Presentation: Persuasive Presentation with Outline


 

Presentation: Persuasive Presentation with Outline

Assignment:Persuasive Presentation w/ OutlineTime limit: 6-8 minutesPoint value:75 PointsInstructional materials:Chapter 10 – Topic Selection
Chapter 11 – Being Credible and Using Evidence
Chapter 12 – Organizing your Presentation
Chapter 13 – Delivery (pgs. 340-355)
Chapter 15 – Persuasive Presentations
Using Vivid Imagery 
Submission:See Recording Instructions below

The purpose of this assignment is to give you experience creating a formal, motivational presentation from planning to delivery. You will gain experience selecting and narrowing a topic, researching a speech, and developing speaking notes and an outline. Although this presentation is persuasive, this assignment will help prepare you to make a successful presentation of most any kind. 

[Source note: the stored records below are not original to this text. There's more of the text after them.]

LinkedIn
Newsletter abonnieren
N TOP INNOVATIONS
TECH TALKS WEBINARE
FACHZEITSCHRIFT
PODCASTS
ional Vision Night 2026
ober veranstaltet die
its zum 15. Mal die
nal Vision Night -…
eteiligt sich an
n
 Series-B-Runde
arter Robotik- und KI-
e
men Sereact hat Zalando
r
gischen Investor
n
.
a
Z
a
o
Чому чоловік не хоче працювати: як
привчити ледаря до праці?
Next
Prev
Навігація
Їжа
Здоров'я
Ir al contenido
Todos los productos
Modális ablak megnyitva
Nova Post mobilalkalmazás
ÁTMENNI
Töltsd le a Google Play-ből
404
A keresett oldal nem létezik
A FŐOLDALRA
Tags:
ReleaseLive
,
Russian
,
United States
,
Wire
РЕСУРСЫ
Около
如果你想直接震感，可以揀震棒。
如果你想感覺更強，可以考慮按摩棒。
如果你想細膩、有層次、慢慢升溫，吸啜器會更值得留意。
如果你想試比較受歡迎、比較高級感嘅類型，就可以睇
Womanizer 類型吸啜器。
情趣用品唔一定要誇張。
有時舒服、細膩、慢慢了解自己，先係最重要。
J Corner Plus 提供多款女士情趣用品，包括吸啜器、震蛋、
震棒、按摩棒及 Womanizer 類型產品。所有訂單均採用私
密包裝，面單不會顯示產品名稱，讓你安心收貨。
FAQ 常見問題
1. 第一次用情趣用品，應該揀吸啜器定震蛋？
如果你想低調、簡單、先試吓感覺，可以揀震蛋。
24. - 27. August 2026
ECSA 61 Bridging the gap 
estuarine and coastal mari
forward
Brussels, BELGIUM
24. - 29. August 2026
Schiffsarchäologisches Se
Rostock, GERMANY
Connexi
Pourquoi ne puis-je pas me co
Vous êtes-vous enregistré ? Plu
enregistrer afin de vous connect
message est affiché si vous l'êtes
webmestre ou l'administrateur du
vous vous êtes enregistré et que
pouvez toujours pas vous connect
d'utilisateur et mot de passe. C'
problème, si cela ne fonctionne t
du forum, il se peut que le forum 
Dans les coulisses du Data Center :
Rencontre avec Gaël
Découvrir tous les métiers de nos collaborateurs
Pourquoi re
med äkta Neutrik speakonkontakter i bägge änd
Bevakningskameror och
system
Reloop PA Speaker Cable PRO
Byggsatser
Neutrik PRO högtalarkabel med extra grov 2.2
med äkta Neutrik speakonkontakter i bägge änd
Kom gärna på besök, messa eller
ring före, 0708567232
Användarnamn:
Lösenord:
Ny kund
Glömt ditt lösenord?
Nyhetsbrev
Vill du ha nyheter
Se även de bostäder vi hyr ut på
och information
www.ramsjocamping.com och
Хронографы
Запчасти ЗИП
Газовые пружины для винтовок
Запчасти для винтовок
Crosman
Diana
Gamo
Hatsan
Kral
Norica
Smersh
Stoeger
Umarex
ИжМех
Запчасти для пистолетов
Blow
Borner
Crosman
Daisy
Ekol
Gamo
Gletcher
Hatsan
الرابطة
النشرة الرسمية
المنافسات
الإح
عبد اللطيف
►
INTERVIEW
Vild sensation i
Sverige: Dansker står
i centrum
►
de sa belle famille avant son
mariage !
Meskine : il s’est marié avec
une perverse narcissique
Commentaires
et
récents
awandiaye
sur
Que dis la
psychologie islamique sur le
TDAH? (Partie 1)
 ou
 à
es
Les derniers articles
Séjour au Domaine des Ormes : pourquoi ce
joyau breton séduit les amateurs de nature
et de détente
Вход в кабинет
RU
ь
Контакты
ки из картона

A persuasive speech attempts to motivate an audience to change an attitude, belief, or behavior. For this reason, your chosen topic should be appropriate for this purpose.

How will I be graded?
Click here to open the rubric which will be used to evaluate your submission.

Instructions

  1. Select a topic which advocates involvement with a charitable organization. The topic should relate in some way to issues within communities and/or the environment and be one in which the public can become directly involved. Possible organizations may include, but are not limited to: MADD (Mothers Against Drunk Driving), Wounded Warrior Project, Doctors Without Borders, USA, and Susan G. Komen for the Cure. 
  2. Research your topic. You are not simply telling the audience about the organization. Your research should uncover the problems this organization aims to solve, how they are providing solutions, and how individuals can become involved.
  3. Organize the main points of your speech using a Monroe’s Motivated Sequence (Chapter 15).
  4. Provide adequate support for each main point by citing at least three credible sources in the speech. Incorporate examples, narratives, testimonial evidence, statistics, analogies, explanations, and/or definitions where appropriate. Sources must be cited orally in the speech. 
  5. Create an introduction and conclusion.

Written Material

  1. Once you have thought through each part of the speech (introduction, body, & conclusion), create a Sentence Outline of your speech (Chapter 12). Your outline should show the full content of your speech and include a list of References in MLA format. 
  2. Create speaking notes to use during your delivery. You should not speak from your outline. Use key words and phrases in your speaking notes rather than complete sentences. Your notes should serve only as a memory aid and should not be a word-for-word manuscript of your speech.